Vorliegender Text:
════════
Entwischter Papagei in Coswig Entwischter Papagei in Coswig: Rubys erster Ausflug

Coswig - Was ist denn nur mit Ruby los? Gerade erst ist die Papageien-Dame von Berlin nach Coswig gezogen, da unternimmt sie bereits eigenmächtig erste Erkundungen an ihrem neuem Wohnort. Besitzer Le Ngoc findet diese Eigenmächtigkeiten seines neuen Haustieres gar nicht gut. Vor wenigen Tagen hat er sich den Gelbbrust-Ara gekauft, um seinem Ara-Männchen eine Partnerin an die Seite zu geben. Und nun hat Ruby eine offene Tür genutzt und die Umgebung zwischen der Coswiger Friedrikenstraße und der Sekundarschule „Johann Gottfried Wilke“ erkundet. Am Dienstagvormittag sitzt die Papageien-Dame im kahlen Geäst eines Baumes auf dem Schulhof und hält ein Nickerchen.
════════
Einträge:
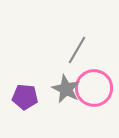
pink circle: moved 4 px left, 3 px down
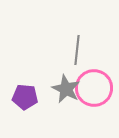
gray line: rotated 24 degrees counterclockwise
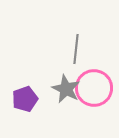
gray line: moved 1 px left, 1 px up
purple pentagon: moved 2 px down; rotated 25 degrees counterclockwise
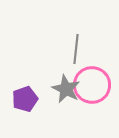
pink circle: moved 2 px left, 3 px up
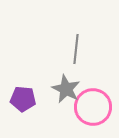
pink circle: moved 1 px right, 22 px down
purple pentagon: moved 2 px left; rotated 25 degrees clockwise
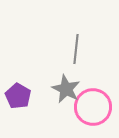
purple pentagon: moved 5 px left, 3 px up; rotated 25 degrees clockwise
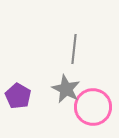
gray line: moved 2 px left
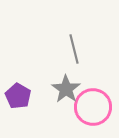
gray line: rotated 20 degrees counterclockwise
gray star: rotated 8 degrees clockwise
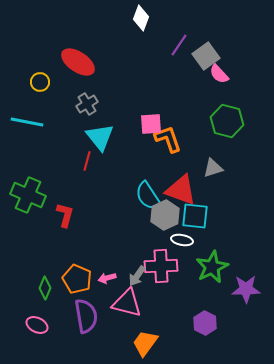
════════
Aufgabe 1: Wozu hat Le Ngoc laut dem Text über den entwischten Papagei den Gelbbrust-Ara gekauft?
Aufgabe 2: Setze den Text über den entwischten Papagei im Anschluss an seinen letzten Satz fort.

Lösung 1: Um seinem Ara-Männchen eine Partnerin an die Seite zu geben.

Lösung 2:
Einen Ara als Haustier zu halten, will gut überlegt sein. Der Handel mit diesen Exoten ist Beschränkungen unterworfen. Mit manchen Arten (Aras, Amazonen, Kakadus) darf gar nicht gehandelt werden. Die Zucht der meisten Papageienvögel ist meldepflichtig. Züchter müssen dem Käufer die entsprechenden Papiere aushändigen. Auch das Tierschutzgesetz sieht Papageien als Tiere mit „besonderen Ansprüchen an Haltung und Pflege“ und schreibt eine Meldepflicht vor. Eine Halte-Bewilligung wird nur erteilt, wenn die gesetzlichen Auflagen erfüllt sind.
Wenn ein Tier durch die Feuerwehr gerettet oder eingefangen werden muss, hat die Kosten dafür in der Regel der Eigentümer zu tragen. Dies regelt unter anderem das Brandschutz- und Hilfeleistungsgesetz des Landes Sachsen-Anhalt.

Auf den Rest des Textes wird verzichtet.